Gagner sans être réélus
Que diriez-vous si le vainqueur des élections n’était pas le parti qui a reçu le plus de voix? Impossible! Inacceptable! Quel affront à la démocratie! Et pourtant…
Nos voisins américains connaissent bien cette rengaine. En 2000, le candidat démocrate à l’élection présidentielle, Al Gore, a recueilli 48,4% des voix contre 47,9% pour le républicain George W. Bush. L’étrange distorsion créée par le système électoral américain a pourtant couronné ce dernier. Il y a deux ans, Hillary Clinton a reçu l’appui de 2,9 millions d’Américains de plus que Donald Trump. On connait la suite.
Il est toutefois hasardeux de comparer deux systèmes électoraux très différents.

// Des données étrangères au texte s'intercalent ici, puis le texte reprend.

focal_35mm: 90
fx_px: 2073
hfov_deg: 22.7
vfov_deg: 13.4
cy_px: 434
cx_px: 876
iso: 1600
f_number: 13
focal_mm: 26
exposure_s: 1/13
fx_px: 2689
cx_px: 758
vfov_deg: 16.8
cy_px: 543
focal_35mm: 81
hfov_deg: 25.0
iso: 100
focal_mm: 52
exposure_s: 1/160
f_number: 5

Le Nouveau-Brunswick n’est pourtant pas à l’abri de ce genre de résultats qui dépassent l’entendement. En 2006, les progressistes-conservateurs de Bernard Lord ont reçu 47,1% des voix contre 46,8% pour les libéraux de Shawn Graham. La répartition des votes dans les circonscriptions a toutefois permis aux libéraux de remporter trois sièges de plus que les progressistes-conservateurs, faisant de Shawn Graham le premier ministre de la province.
L’histoire pourrait bien se répéter dans neuf jours. Selon le sondage Léger/Acadie Nouvelle de jeudi, le Parti libéral peut compter sur une avance de 9 points de pourcentage sur le Parti progressisteconservateur.

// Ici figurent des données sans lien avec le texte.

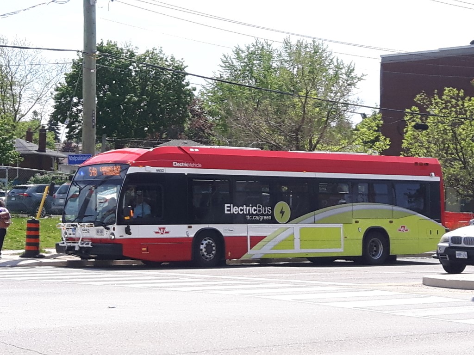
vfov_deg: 45.4
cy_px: 178
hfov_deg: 58.4
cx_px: 237
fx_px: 424
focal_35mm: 31
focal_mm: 3.7
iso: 40
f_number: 1.9
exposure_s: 1/953
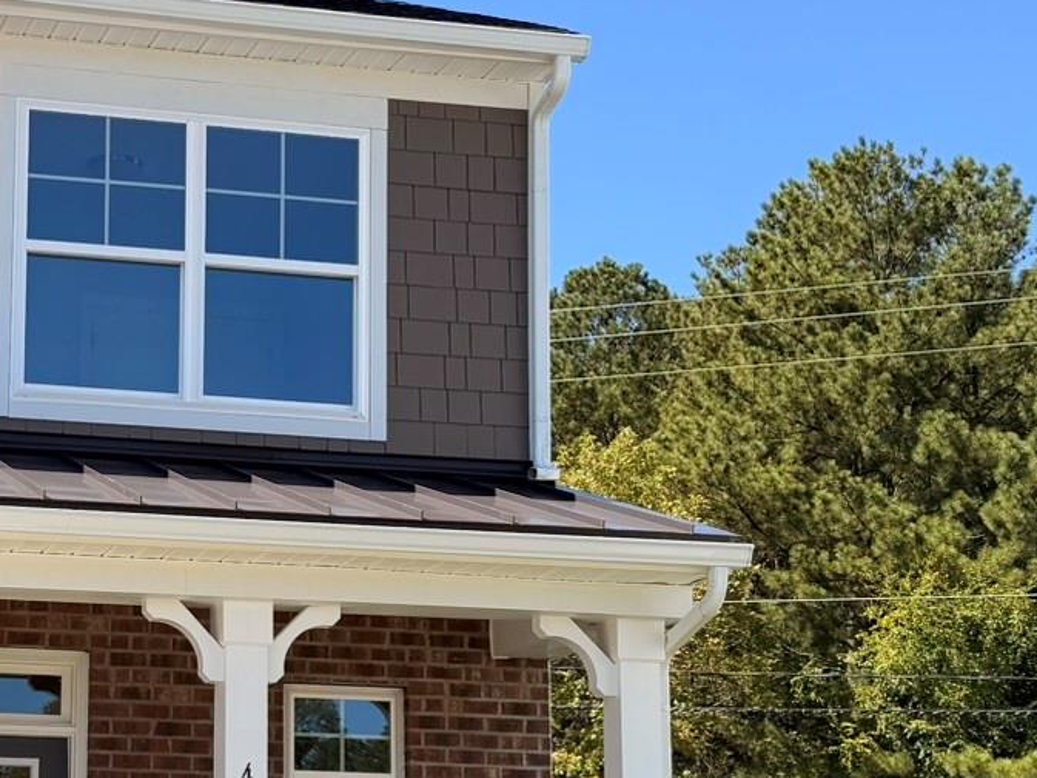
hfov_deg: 25.8
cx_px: 86
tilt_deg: +8.6
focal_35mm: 73
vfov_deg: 20.0
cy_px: 582
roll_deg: -0.9
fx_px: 2187
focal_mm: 6.76
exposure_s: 1/3021
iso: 80
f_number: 1.78
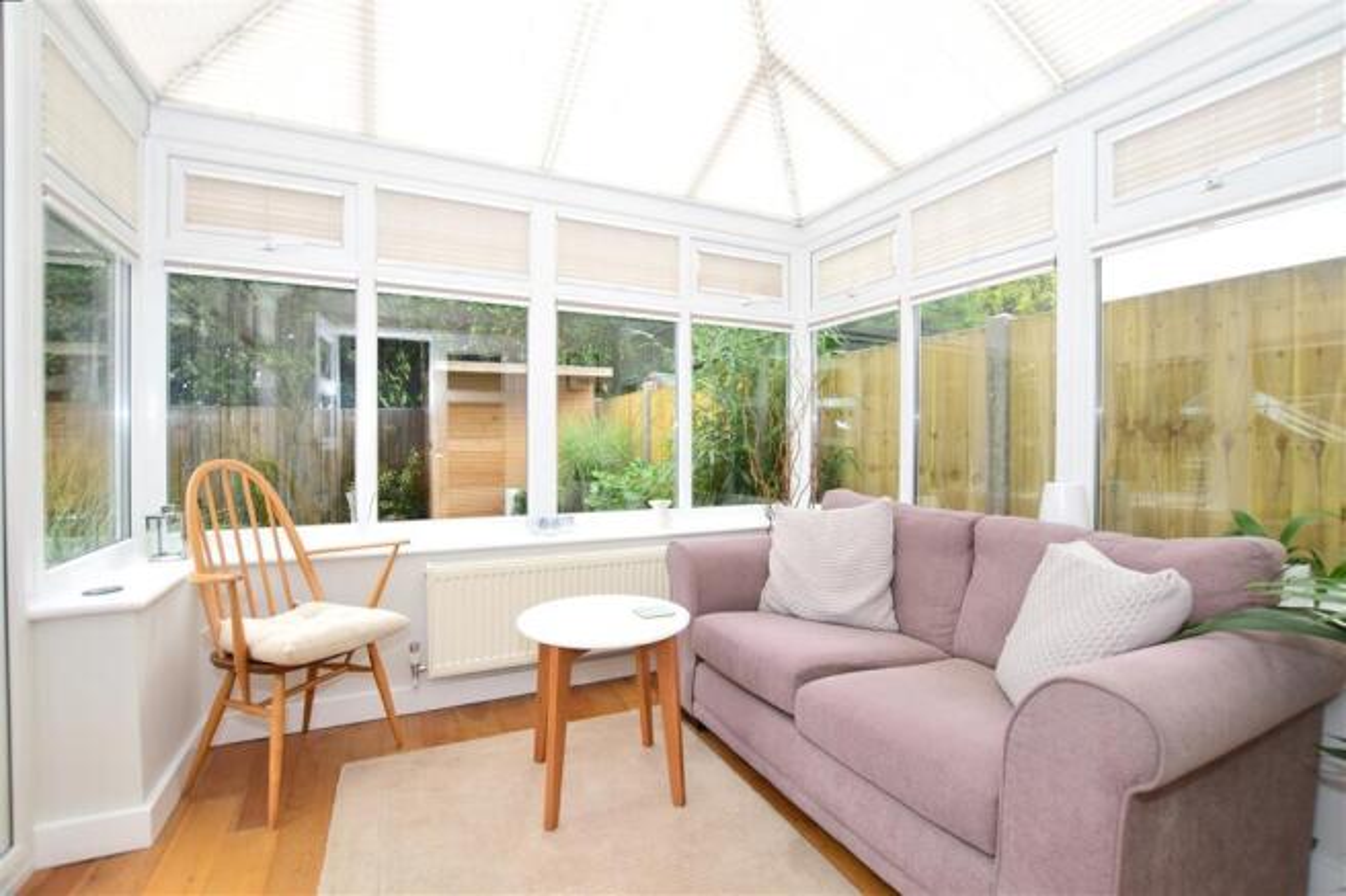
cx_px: 673
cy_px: 448
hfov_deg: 100.4
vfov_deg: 77.3
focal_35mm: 15
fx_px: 561
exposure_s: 1/200
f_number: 6.3
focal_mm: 10
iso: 400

Toutefois, le vote libéral est surtout concentré chez les francophones. 64% d’entre eux ont l’intention de voter pour le Parti libéral contre seulement 33% des anglophones. À l’opposé, seulement 14% des francophones pensent voter pour le Parti progressiste-conservateur. À ce rythme-là, l’équipe de Brian Gallant pourrait bien rafler l’ensemble des circonscriptions francophones, mais cela n’est pas suffisant pour lui assurer la victoire.
Au lendemain de la sortie d’un sondage très favorable aux libéraux, il y a environ deux ans, un membre du parti m’avait fait la remarque suivante: ça ne sert à rien de remporter quelques circonscriptions avec 70% des voix. L’important, c’est de recevoir un vote de plus que l’autre parti dans une majorité de circonscriptions.
En d’autres mots, un vote francophone uni derrière le Parti libéral et un électorat anglophone divisé pourrait suffire à donner la pluralité des voix aux libéraux, sans pour autant garantir leur réélection.